PHOTO: A new report finds LGBT women in Ohio and around the country face lower pay, frequent harassment, compromised access to health care, and heightened violence that threatens their economic security. Photo credit: Chris Goldberg/Flickr.
March 18, 2015

COLUMBUS, Ohio - Sixteen percent of Ohioans live in poverty, and a new report finds lesbian, gay, bisexual and transgender women are among those most at risk.

The findings were released by a broad coalition of organizations, including the National Women's Law Center. Fatima Goss Graves, the center's vice president for education and employment, said the report highlights how the challenges most women face particularly undermine the economic security of LGBT women.

"Getting adequate wages, having the supports necessary to both work and care for families, having access to health care," she said. "Those are concerns that LGBT women are facing and in some cases facing more acutely."

Goss Graves said those concerns are further magnified for LGBT women of color, immigrant women, women raising children and transgender women. According to the report, almost 30 percent of bisexual women and 23 percent of lesbian women live in poverty, compared with 20 percent of heterosexual women.

More than 5 million women in the United States identify as LGBT, and Goss Graves said discriminatory laws along with inequitable and outdated policies compromise their economic security. She said some LGBT women are unable to access job-protected leave to care for a sick partner, and others struggle to obtain official identity documents that match their lived gender.
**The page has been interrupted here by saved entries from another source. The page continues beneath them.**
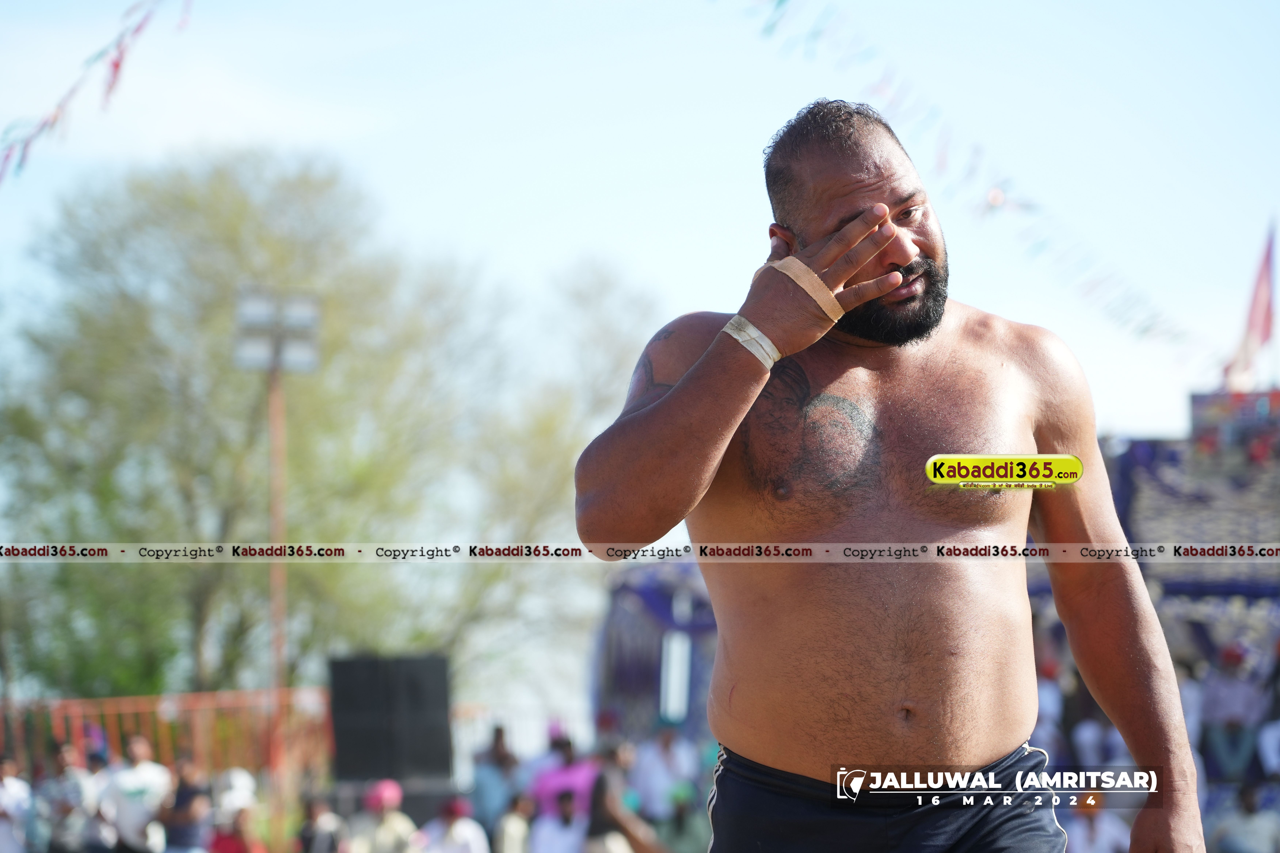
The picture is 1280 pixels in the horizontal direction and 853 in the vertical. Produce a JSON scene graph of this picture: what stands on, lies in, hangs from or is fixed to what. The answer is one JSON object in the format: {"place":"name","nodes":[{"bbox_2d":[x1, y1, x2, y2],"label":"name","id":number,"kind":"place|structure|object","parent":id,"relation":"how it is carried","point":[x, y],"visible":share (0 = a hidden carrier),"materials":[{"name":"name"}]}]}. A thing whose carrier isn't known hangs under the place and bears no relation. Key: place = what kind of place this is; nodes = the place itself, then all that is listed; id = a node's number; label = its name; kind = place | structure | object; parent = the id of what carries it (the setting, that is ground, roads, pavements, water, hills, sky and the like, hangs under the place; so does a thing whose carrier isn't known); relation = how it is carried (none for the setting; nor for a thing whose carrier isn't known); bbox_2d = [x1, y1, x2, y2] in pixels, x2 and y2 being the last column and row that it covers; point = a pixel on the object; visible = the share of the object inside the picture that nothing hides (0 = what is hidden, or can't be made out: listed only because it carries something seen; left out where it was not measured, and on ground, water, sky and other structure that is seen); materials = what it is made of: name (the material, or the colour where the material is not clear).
{"place":"outdoors","nodes":[
{"label":"outdoors","id":0,"kind":"place"},
{"bbox_2d":[0,0,194,182],"label":"bunting","id":1,"kind":"object","parent":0,"point":[116,65],"visible":0.96},
{"bbox_2d":[0,0,1279,454],"label":"sky","id":2,"kind":"structure","parent":0,"point":[740,167],"materials":[{"name":"blue"}]},
{"bbox_2d":[729,0,1209,369],"label":"bunting","id":3,"kind":"object","parent":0,"point":[772,26],"visible":0.94},
{"label":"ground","id":4,"kind":"structure","parent":0},
{"bbox_2d":[0,754,38,852],"label":"person","id":5,"kind":"object","parent":4,"relation":"on","point":[11,794],"visible":1},
{"bbox_2d":[39,739,102,852],"label":"person","id":6,"kind":"object","parent":4,"relation":"on","point":[66,804],"visible":0.98},
{"bbox_2d":[94,733,172,852],"label":"person","id":7,"kind":"object","parent":4,"relation":"on","point":[146,769],"visible":0.94},
{"bbox_2d":[0,687,336,788],"label":"red fence","id":8,"kind":"object","parent":4,"relation":"on","point":[204,695],"visible":0.57,"materials":[{"name":"red metal"}]},
{"bbox_2d":[155,758,211,852],"label":"person","id":9,"kind":"object","parent":4,"relation":"on","point":[194,797],"visible":0.95},
{"bbox_2d":[204,769,264,852],"label":"person","id":10,"kind":"object","parent":4,"relation":"on","point":[241,832],"visible":0.95},
{"bbox_2d":[266,361,288,815],"label":"light pole","id":11,"kind":"object","parent":4,"relation":"on","point":[279,491],"visible":0.69,"materials":[{"name":"brown metal"}]},
{"bbox_2d":[233,286,322,373],"label":"floodlight","id":12,"kind":"object","parent":11,"relation":"attached to","point":[311,361],"visible":0.91,"materials":[{"name":"grey"}]},
{"bbox_2d":[295,792,347,852],"label":"person","id":13,"kind":"object","parent":4,"relation":"on","point":[319,809],"visible":1},
{"bbox_2d":[0,143,652,706],"label":"tree","id":14,"kind":"object","parent":4,"relation":"on","point":[226,284],"visible":0.88,"materials":[{"name":"green plant"}]},
{"bbox_2d":[346,779,420,852],"label":"person","id":15,"kind":"object","parent":4,"relation":"on","point":[382,849],"visible":0.97},
{"bbox_2d":[328,653,453,785],"label":"loudspeaker","id":16,"kind":"object","parent":4,"relation":"on","point":[414,687],"visible":0.91,"materials":[{"name":"black"}]},
{"bbox_2d":[415,795,491,852],"label":"person","id":17,"kind":"object","parent":4,"relation":"on","point":[469,839],"visible":0.99},
{"bbox_2d":[469,724,522,828],"label":"person","id":18,"kind":"object","parent":4,"relation":"on","point":[487,792],"visible":0.84},
{"bbox_2d":[492,792,534,852],"label":"person","id":19,"kind":"object","parent":4,"relation":"on","point":[514,827],"visible":0.94},
{"bbox_2d":[527,789,590,852],"label":"person","id":20,"kind":"object","parent":4,"relation":"on","point":[547,827],"visible":0.98},
{"bbox_2d":[527,732,601,819],"label":"person","id":21,"kind":"object","parent":4,"relation":"on","point":[547,782],"visible":0.63},
{"bbox_2d":[587,762,667,852],"label":"person","id":22,"kind":"object","parent":4,"relation":"on","point":[599,789],"visible":0.88},
{"bbox_2d":[590,564,719,745],"label":"stage","id":23,"kind":"object","parent":4,"relation":"on","point":[617,665],"visible":0.43,"materials":[{"name":"blue"}]},
{"bbox_2d":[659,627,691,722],"label":"light","id":24,"kind":"object","parent":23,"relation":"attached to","point":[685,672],"visible":0.75,"materials":[{"name":"white"}]},
{"bbox_2d":[629,720,696,823],"label":"person","id":25,"kind":"object","parent":4,"relation":"on","point":[652,792],"visible":0.87},
{"bbox_2d":[655,780,712,852],"label":"person","id":26,"kind":"object","parent":4,"relation":"on","point":[677,827],"visible":0.89},
{"bbox_2d":[575,101,1201,852],"label":"man","id":27,"kind":"object","parent":4,"relation":"on","point":[675,399],"visible":0.98},
{"bbox_2d":[765,255,845,320],"label":"tape","id":28,"kind":"object","parent":27,"relation":"on","point":[797,279],"visible":0.67,"materials":[{"name":"beige fabric"}]},
{"bbox_2d":[1032,656,1067,755],"label":"person","id":29,"kind":"object","parent":4,"relation":"on","point":[1043,705],"visible":0.32},
{"bbox_2d":[1063,798,1132,852],"label":"person","id":30,"kind":"object","parent":4,"relation":"on","point":[1108,837],"visible":0.75},
{"bbox_2d":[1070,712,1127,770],"label":"person","id":31,"kind":"object","parent":4,"relation":"on","point":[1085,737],"visible":0.57},
{"bbox_2d":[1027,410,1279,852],"label":"grandstand","id":32,"kind":"object","parent":4,"relation":"on","point":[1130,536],"visible":0.43,"materials":[{"name":"blue"}]},
{"bbox_2d":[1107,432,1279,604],"label":"banner","id":33,"kind":"object","parent":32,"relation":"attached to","point":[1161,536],"visible":0.46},
{"bbox_2d":[1188,389,1279,463],"label":"banner","id":34,"kind":"object","parent":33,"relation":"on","point":[1196,404],"visible":0.71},
{"bbox_2d":[1225,217,1278,388],"label":"flag","id":35,"kind":"object","parent":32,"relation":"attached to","point":[1256,319],"visible":0.91,"materials":[{"name":"red fabric"}]},
{"bbox_2d":[1195,638,1266,782],"label":"person","id":36,"kind":"object","parent":4,"relation":"on","point":[1221,702],"visible":0.85},
{"bbox_2d":[1208,779,1279,852],"label":"person","id":37,"kind":"object","parent":4,"relation":"on","point":[1251,817],"visible":0.98},
{"bbox_2d":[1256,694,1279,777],"label":"person","id":38,"kind":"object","parent":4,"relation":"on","point":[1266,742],"visible":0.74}
]}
"Transgender women in particular have the problem of it being difficult to access appropriate ID," she said, "when ID is so crucial in our society to access jobs, to access things like health care."
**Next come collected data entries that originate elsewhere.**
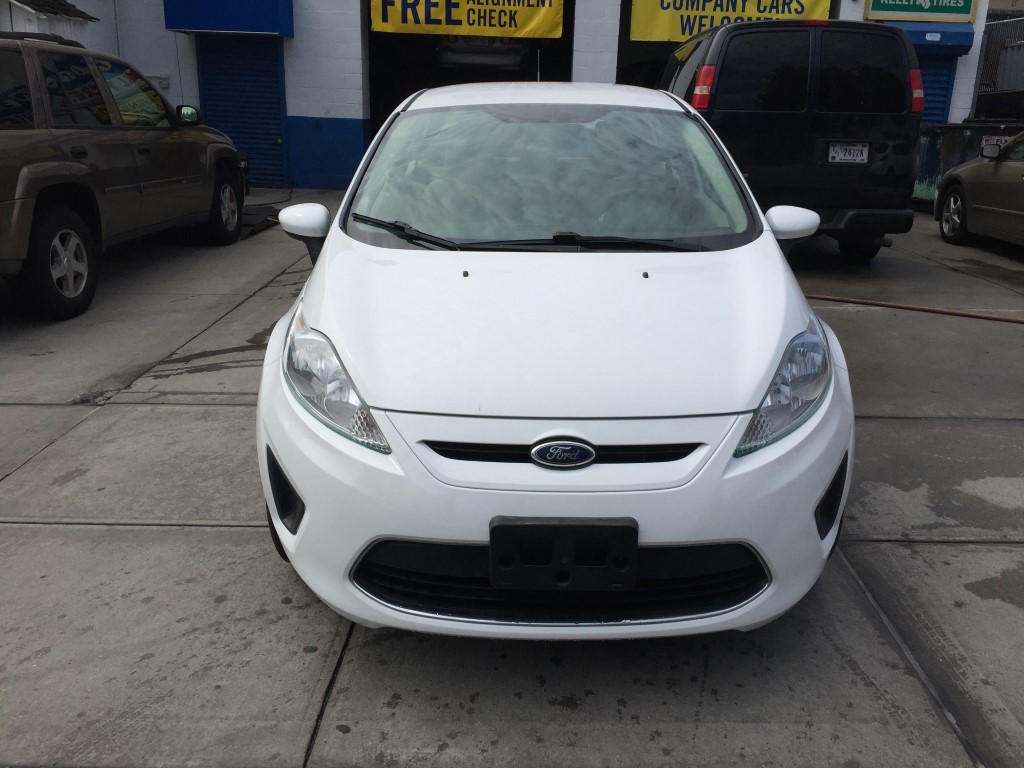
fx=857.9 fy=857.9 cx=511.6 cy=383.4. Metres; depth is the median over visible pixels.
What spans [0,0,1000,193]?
building
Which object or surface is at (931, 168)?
dumpster
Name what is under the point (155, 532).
concrete pavement
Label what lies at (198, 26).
blue awning
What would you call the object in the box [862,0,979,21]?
sign
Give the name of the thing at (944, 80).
roller shutter
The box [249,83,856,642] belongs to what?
white car
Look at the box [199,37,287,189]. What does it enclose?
roller door
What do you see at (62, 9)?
tiled roof
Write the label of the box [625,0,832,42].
yellow banner
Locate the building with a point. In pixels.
(293, 108)
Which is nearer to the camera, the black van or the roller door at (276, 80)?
the black van
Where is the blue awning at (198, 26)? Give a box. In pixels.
[163,0,293,36]
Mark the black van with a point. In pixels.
(724, 87)
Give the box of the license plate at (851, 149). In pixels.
[828,142,869,164]
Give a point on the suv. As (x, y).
(189, 147)
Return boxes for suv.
[0,33,250,321]
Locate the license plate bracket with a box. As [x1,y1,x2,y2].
[489,517,638,590]
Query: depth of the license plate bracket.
1.97 m
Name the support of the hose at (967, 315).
on the concrete pavement
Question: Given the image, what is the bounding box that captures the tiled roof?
[6,0,95,20]
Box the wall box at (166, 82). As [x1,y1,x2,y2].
[148,75,169,90]
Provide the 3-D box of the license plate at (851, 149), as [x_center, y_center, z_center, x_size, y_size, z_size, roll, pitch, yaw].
[2.928,-1.997,7.475,0.347,0.211,0.102,1,18,0]
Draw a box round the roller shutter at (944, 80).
[918,55,956,123]
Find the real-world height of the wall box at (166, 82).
0.224 m
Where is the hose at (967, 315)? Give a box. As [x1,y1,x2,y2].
[803,294,1023,323]
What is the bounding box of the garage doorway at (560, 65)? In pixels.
[368,0,571,140]
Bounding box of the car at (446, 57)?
[435,36,523,71]
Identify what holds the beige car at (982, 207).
on the concrete pavement
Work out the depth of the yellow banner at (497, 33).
12.89 m
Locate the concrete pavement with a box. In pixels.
[0,189,1023,767]
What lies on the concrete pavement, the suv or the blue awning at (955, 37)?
the suv
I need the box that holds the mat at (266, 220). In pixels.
[238,205,282,238]
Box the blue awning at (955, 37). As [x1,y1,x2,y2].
[887,23,973,56]
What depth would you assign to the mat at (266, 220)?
9.35 m
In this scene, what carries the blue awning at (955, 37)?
attached to the building
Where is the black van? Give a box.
[659,17,926,259]
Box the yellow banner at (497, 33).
[369,0,565,39]
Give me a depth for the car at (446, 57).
14.79 m
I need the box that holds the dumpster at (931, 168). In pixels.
[914,121,1022,211]
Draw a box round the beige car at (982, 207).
[934,130,1023,249]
Ohio is among three states that do not change gender markers on birth certificates. Goss Graves said policies at the state and federal level should be improved to allow LGBT families the same protections and benefits available to others, such as health insurance, family leave and child-care assistance.

The report, co-authored by the Movement Advancement Project and the Center for American Progress, is online at lgbtmap.org.